Compliqué le Royal Albert Hall !

Door 12 pour récupérer les billets achetés sur Internet.

La gentille dame nous propose de monter au 4ème pour boire un verre en attendant l'ouverture de la salle.

Sympa le bar, vu l'évènement, vu le lieu, on se dit qu'une demie-bouteille de Moët et Chandon ne peut pas faire de mal.

Le serveur indien nous sort deux gobelets en plastique, non, on est français ! on boit dans des flutes en verre, yes sir, celles là, juste derrière.

C'est pas possible, car si on emmène les verres et que nous les balançons sur la scène...

Mais on reste là, on le boit là !

Ma Belle qui a le sens de la formule et qui aime le champagne, prend d'autorité la bouteille, et les verres et on s'installe au bar.

On descend au rez de chaussée pour les places, ah non c'est au 4ème.

On commence à connaître les escaliers....mais au 4ème, une autre gentille dame nous propose d'échanger les billets contre ceux situés dans l'arène (la fosse).

8ème rang face à la scène, tu parles que nous disons oui.
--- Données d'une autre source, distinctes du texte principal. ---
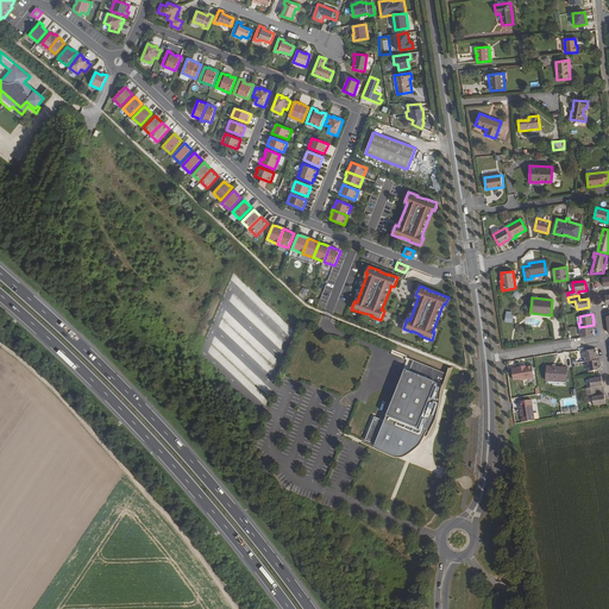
[(594,325),(579,327),(581,337),(594,336),(592,330),(595,330),(594,325)]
On redescend, et paf on se trompe d'entrée !

Ouf après une nouvelle promenade dans les coulisses on peut s'installer !

Allez musique !

The Baseballs, groupe allemand de rockabilly (Jeff promotionne ce genre après Paris) ouvre le show, vivifiant, plien d'humour, dansant, sympa...

Et Jeff BECK, avec son groupe, plus un orchestre symphonique le British Philharmonic Orchestra, Imelda May, Olivia Safe et Sharon Corr.

Le show est donc différent de celui de Paris, mais je confirme que le grand orchestre n'apporte pas grand chose à la musique, on sent que Jeff se fait plaisir, au détriment de l'improvisation, un orchestre classique jouant la partition.

Par contre, confirmation que la section rythmique est fabuleuse, Michael Walden est époustouflant de puissance et de feeling et Rhonda Smith possède un feeling incroyable.

Pour les invitées, Elegy For Dunkirk avec Olivia Safe est un peu fade, Mná na hÉireann avec Sharon Corr dans une jolie robe était plutôt réussie, mais le meilleur fut le rappel avec Imelda May, qui outre une superbe voix, possède une présence scénique excellente, ce qui manque au groupe, car Jeff est toujours aussi discret.

Le meilleur reste toutefois les morceaux classiques quand le quator envoie la sauce, le grand frisson, à peine deux heures de show mais une puissance supérieure à l'Olympia, même si le public anglais reste (trop) sage.